Las ‘Mikado’ (297 unidades, 242 Renfe) son las últimas locomotoras en prestar servicio en la red de ancho ibérico. Mientras las grandes locomotoras de vapor se ven desplazadas por las de tracción eléctrica, estas locomotoras 141 mantienen sus servicios dada su gran simplicidad, poder de aceleración y velocidad moderada, inferior por su menor diámetro de rueda a las clásicas de viajeros, eficientes en el remolque de trenes correos, semi-directos y mercancías de poco peso. Recordemos que la última ‘vaporosa’ de Renfe en apagar su caldera es una de estas piezas: 142F-2348.

Las ‘Confederación’ (10) es la serie considerada como la culminación de la tracción vapor en España. Estas máquinas son las de tracción más potentes que circulan en los ferrocarriles españoles; alcanza también con 140 kilómetros la marca de velocidad en este tipo de máquinas. Es una máquina de prestigio; con ella se quiere conmemorar el centenario de La Maquinista Terrestre y Marítima, desde 1920 el más importante suministrador de locomotoras de vapor en España. Diseñadas especialmente para la línea de Madrid a Irún, en el trayecto de la llanura castellana entre Ávila y Miranda de Ebro, su rendimiento es casi espectacular por la gran producción de su caldera y el gran diámetro de sus ruedas motoras. Le resta méritos la poca capacidad de su tender y la simple expansión en lugar del ‘Compoud’.

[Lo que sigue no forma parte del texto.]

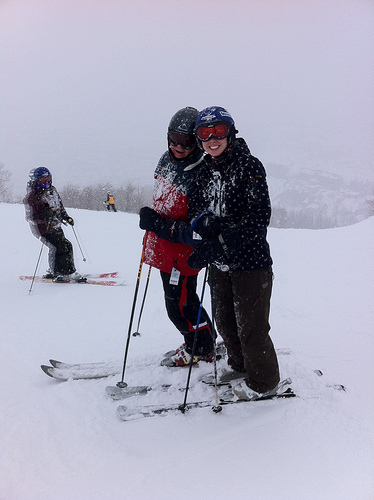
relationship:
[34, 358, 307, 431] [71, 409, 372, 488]
skis on snow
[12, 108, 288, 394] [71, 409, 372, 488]
people in snow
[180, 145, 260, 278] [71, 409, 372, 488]
jacket has snow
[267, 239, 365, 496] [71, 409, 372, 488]
ground has snow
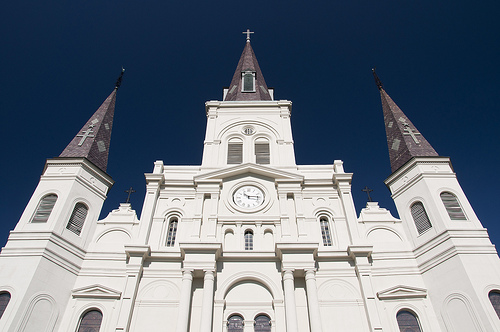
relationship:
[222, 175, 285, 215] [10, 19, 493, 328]
clock on face of building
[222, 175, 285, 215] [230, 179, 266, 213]
clock of clock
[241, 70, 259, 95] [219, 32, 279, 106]
window on top of steeple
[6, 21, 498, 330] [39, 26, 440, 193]
church with steeples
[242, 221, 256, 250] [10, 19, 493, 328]
window on building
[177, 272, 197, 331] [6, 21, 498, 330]
pillar on front of church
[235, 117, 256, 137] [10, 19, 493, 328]
vent on top of building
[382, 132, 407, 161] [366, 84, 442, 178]
diamond shape on side of steeple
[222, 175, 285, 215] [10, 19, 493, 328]
clock on a building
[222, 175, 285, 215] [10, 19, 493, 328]
clock on front of a building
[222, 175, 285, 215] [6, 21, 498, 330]
clock on front of a church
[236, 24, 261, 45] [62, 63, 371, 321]
cross on church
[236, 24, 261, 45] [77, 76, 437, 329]
cross on church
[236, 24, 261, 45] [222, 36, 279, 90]
cross on steeple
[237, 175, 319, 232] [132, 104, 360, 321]
clock on building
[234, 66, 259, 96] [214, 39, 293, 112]
window on steeple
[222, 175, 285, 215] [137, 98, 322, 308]
clock on building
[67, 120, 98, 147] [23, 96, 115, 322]
cross on tower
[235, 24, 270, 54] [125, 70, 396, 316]
cross on church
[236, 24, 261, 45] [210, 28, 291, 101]
cross at top of tower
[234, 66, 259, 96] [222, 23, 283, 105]
window in spire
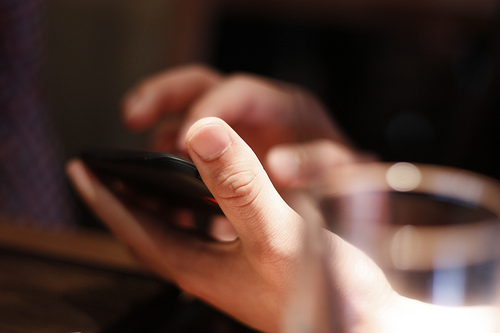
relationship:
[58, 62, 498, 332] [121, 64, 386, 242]
person has hand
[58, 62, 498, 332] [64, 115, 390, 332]
person has hand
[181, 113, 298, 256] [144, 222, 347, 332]
thumb on left hand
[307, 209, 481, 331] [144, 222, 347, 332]
person has left hand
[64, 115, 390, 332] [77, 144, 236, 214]
hand holding cell phone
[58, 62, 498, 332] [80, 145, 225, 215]
person holding phone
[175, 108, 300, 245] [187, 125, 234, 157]
thumb has nail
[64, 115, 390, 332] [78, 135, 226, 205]
hand holding cellphone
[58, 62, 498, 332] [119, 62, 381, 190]
person has hand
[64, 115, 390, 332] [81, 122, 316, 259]
hand holding phone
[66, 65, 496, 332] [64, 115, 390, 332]
woman has hand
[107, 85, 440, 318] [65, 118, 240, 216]
hand holding phone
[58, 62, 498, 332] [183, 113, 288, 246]
person has thumb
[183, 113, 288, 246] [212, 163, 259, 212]
thumb has wrinkles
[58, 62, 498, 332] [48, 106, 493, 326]
person has hand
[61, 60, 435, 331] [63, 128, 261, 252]
hands holding cell phone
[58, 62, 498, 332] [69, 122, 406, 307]
person has hand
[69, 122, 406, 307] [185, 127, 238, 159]
hand has thumb nail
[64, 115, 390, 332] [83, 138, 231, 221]
hand holding phone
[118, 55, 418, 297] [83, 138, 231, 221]
hand holding phone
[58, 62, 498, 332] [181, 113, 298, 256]
person has thumb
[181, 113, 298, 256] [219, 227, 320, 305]
thumb has knuckle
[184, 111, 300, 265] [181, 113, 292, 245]
person has finger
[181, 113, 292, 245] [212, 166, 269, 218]
finger has creases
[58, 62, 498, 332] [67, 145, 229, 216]
person holding phone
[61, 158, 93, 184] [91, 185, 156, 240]
tip of finger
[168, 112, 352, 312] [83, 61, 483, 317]
finger of person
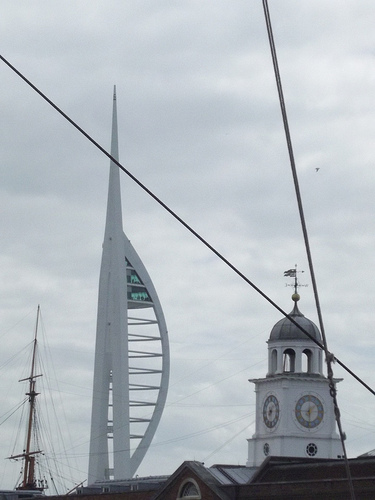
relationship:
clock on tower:
[291, 390, 327, 430] [237, 255, 349, 466]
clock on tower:
[257, 390, 283, 433] [237, 255, 349, 466]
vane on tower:
[281, 260, 310, 298] [237, 255, 349, 466]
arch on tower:
[279, 347, 298, 374] [237, 255, 349, 466]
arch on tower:
[296, 345, 317, 376] [237, 255, 349, 466]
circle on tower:
[302, 439, 319, 458] [237, 255, 349, 466]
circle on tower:
[259, 440, 271, 458] [237, 255, 349, 466]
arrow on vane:
[287, 279, 310, 291] [281, 260, 310, 298]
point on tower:
[291, 261, 299, 272] [237, 255, 349, 466]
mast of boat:
[9, 300, 48, 487] [0, 451, 47, 499]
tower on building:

Las ‘Montaña‘ son, junto con las 1700’s, las máquinas más destacadas de los ferrocarriles españoles de la preguerra. estas piezas corresponden a la antigua compañía del Norte (4601 a 4066), aunque también hay otras (4057 a 4066) de Andaluces, que vende posteriormente a la primera (en el argot ferroviario Montañas andaluzas). Estas locomotoras poseen, a juicio de Ángel Maestro, la máxima armonía de líneas que se ha dado en España en una locomotora de vapor. “Su silueta esbelta, realzada con las pantallas para los penachos de humo, su doble escape, lo airoso de sus cilindros, el bielaje, hacen que esta máquina sea no sólo una de las más bellas construidas en España, sino en toda Europa”.

Las ‘Pacific’ (30 unidades), muy extendidas en Europa, resultan un rara avis en nuestro país. Dadas las características de las líneas españolas, se prefiere las locomotoras de cuatro ejes acoplados (140 y 240). Norte recibe en 1911 las primeras (serie 3000), construidas por la Sociedad Alsaciana; un pequeño lote de 16 piezas con las que se inicia el sistema ‘Compound’ (231-4001 a 231-4016 en Renfe). MZA adquiere dos años después, cuatro piezas basadas en las famosas S-3/5 de los Ferrocarriles del Estado de Baviera (231-4021 a 231-4024. Las más conocidas son las de Andaluces (231-2001 a 231-2010), que se compran para la Exposición Iberoamericana de Sevilla de 1929.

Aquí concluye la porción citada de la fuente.